Pero todo había sido mucho peor.

Su cuerpo temblaba de pies a cabeza. Y cada vez que cerraba los párpados para intentar tranquilizarse, veía esos ojos mirándole fijamente. Traspasándole con la mirada.

- ¿Qué es lo que has visto?

Nada, quiso responder Stiles. No quería haber visto nada.

Porque ahora que sabía quién estaba con él, en aquel sueño o lo que demonios fuera, se sentía más perdido que al principio.

- A Derek – respondió sin voz, sintiendo como se le formaba de nuevo ese asqueroso nudo que aparecía cada vez que decía su nombre en voz alta – He visto a Derek.

Un silencio sepulcral siguió a la revelación de Stiles.

De reojo, el chico pudo ver cómo Deaton le miraba sin entender muy bien qué estaba pasando, mientras que Scott parecía preocupado.

Pero Stiles no tenía fuerzas ni tiempo para explicarles lo que aquello implicaba. Lo mucho que había cambiado la situación, por la presencia de ese simple detalle sin aparente importancia.

Cuando le pidió a Deaton que le ayudara a descubrir quién estaba en su sueño, jamás lo habría hecho si hubiera sabido la verdad.

Porque si hubiera sido cualquier otro, ahora mismo podría respirar con normalidad. Podría sentirse a salvo, sabiendo que sólo tendría que buscar a esa persona y pedirle ayuda… Aún no sabía para qué. Pero sabría que iba en el camino correcto para descubrirlo.

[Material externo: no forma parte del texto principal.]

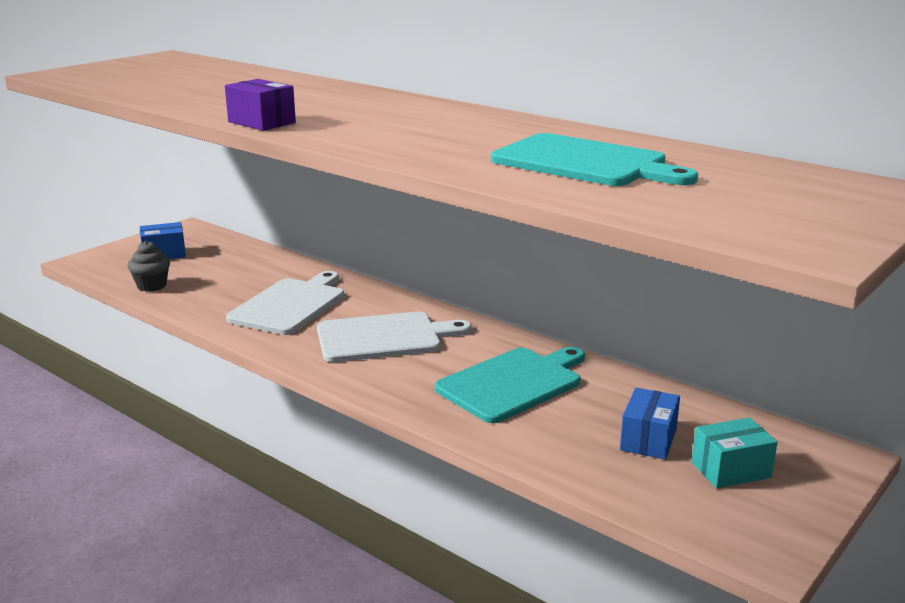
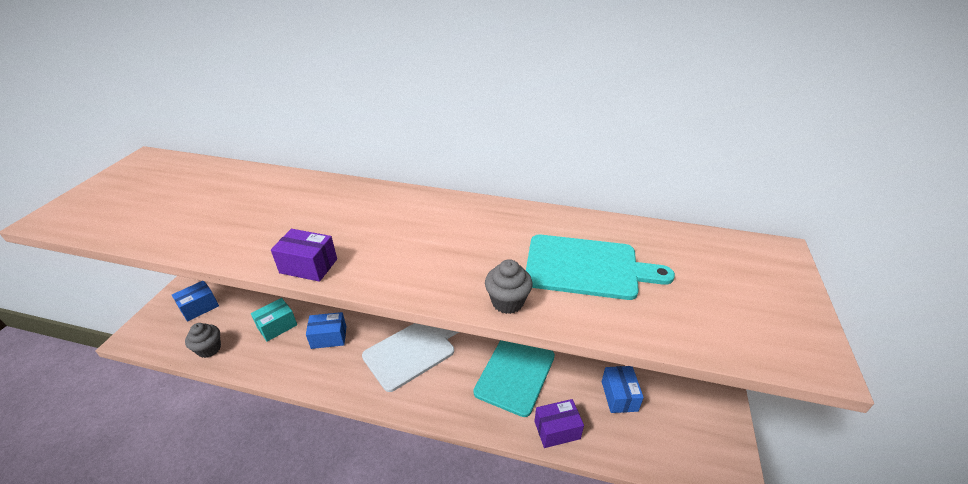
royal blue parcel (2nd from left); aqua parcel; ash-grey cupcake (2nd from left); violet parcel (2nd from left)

Lo que sí sabía ahora era que ese sueño, o lo que fuera, no tendría lugar jamás. Que lo que demonios fuera, definitivamente no era una premonición.

No con Derek.

La misma persona tras la que corrió como un cachorrito perdido hasta la otra punta del país; pero de la que tuvo que alejarse de nuevo, y con unas cuantas heridas a cuestas.

Seguía sin saber qué significaba todo aquello. Por qué soñaba que se ahoga en un agua oscura. Por qué estaba paralizado. Por qué era Derek el que estaba con él, llamándole e intentando salvarle.

Stiles soltó un sollozo ahogado, pero en seguida empezó a temblar.

Porque si la persona que se suponía que le salvaba en su sueño, ya le había dejado claro que jamás volvería a verle; ¿significaba que nadie más podría salvarle? ¿Qué acabaría muriendo?

Como ocurrió con David sólo 24 horas antes, Stiles deseó poder odiar a Derek.

Deseó odiarle con todo su corazón, pues se había convertido en el causante de todos sus males.

Y si había vuelto a California con el corazón muerto por culpa de ese hombre; ahora todo parecía indicar que Derek también sería el causante de que muriera el resto de su cuerpo.

Pero no podía odiarle.

Porque jamás podría odiar al hombre por el que estaría dispuesto a morir.